Além disso, a crescente relevância da nossa região off-shore, a chamada Amazônia Azul, “implica clara responsabilidade de defesa de tamanha riqueza de gás, petróleo, pesca, medidas antipoluição e conservação do santuário do Atlântico Sul, entre outras”, ressalta.
Eliezer Rizzo, do Núcleo de Estudos Estratégicos da Universidade Estadual de Campinas, acha que o projeto do submarino nuclear, que existe desde os anos 80 envolvendo a Marinha e a USP, “em boa hora foi aberto à sociedade e às universidades, ainda naquela década. Os resultados parecem relevantes, considerando que se trata de propulsão e não de armamento nuclear.
Portanto, o projeto deve ser concluído com recursos adequados e fluentes, definindose quantos submarinos terão estas características”.
Mas ele acha que o submarino nuclear deve atuar nas costas brasileiras, sem a missão de defender especificamente uma plataforma ou algo assim, “pois isto limitaria seu âmbito de atuação, que teria caráter estratégico, no sentido de que este instrumento de dissuasão se encontrará em permanente movimento em águas profundas”.
Outros setores da Marinha do Brasil garantiriam a segurança da produção de petróleo, pesca etc.
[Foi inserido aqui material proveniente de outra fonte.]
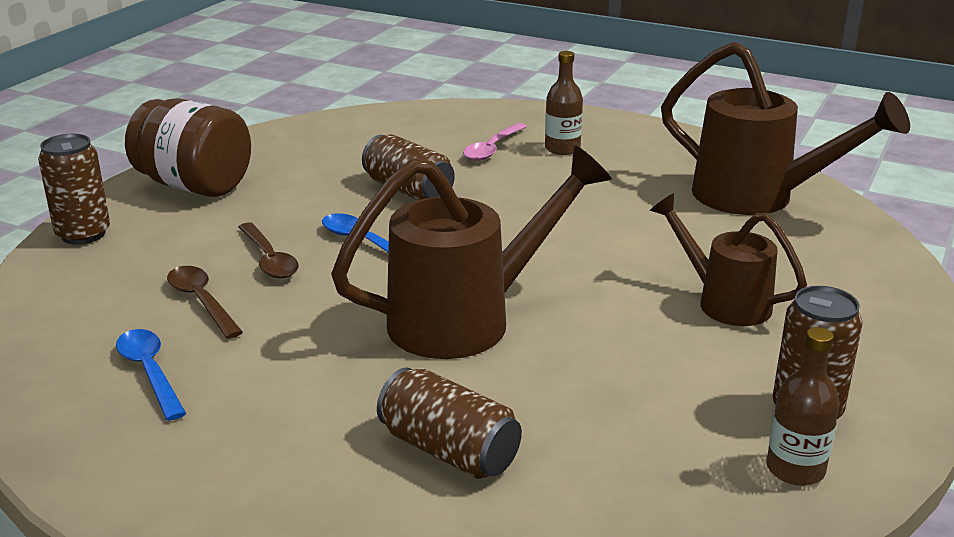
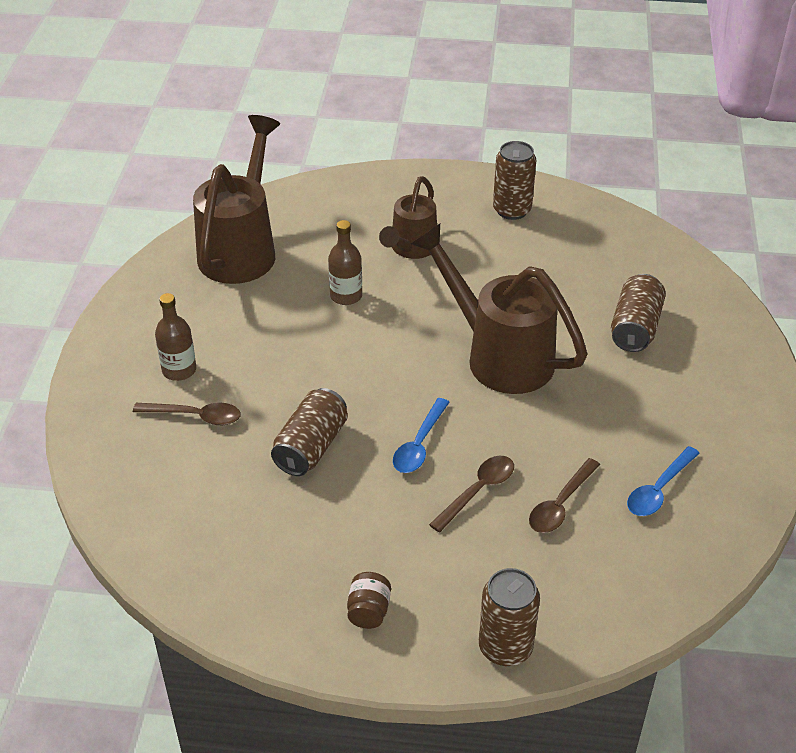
camera: 110 degrees left, 15 degrees up
brown jar [125,98,251,197] -> brown jar [347,572,391,629], size x0.43
pink spoon [463,123,527,161] -> brown spoon [133,403,241,425]
brown bottle [766,327,840,486] -> brown bottle moved to [328,220,362,305]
Como não se tratará de atitude agressiva com relação a qualquer Estado, para Rizzo “nada impedirá que o Brasil abra a países como Argentina e Chile, se houver interesse, alguma forma de participação em etapas futuras”. O mesmo poderá ocorrer com o Sivam e o programa aeroespacial, lembra ele, acrescentando: “Se temos cooperação com a China, porque não com vizinhos respeitados e democráticos?” Já Expedito Carlos Stephani Bastos, pesquisador de Assuntos Militares da Universidade Federal de Juiz de Fora, acha que, ao invés de termos um submarino nuclear, “extremamente caro e complexo”, seria melhor termos “uma frota de vinte ou mais submarinos convencionais, modernos, fabricados localmente com tecnologia externa que fosse sendo agregada e absorvida, como foi feita em um passado recente”. Nesse caso, sim, teríamos, para o especialista, “uma frota com capacidade dissuasória em nossas águas territoriais, criando condições para mantermos itens e fluxos importantes e estratégicos ao país”.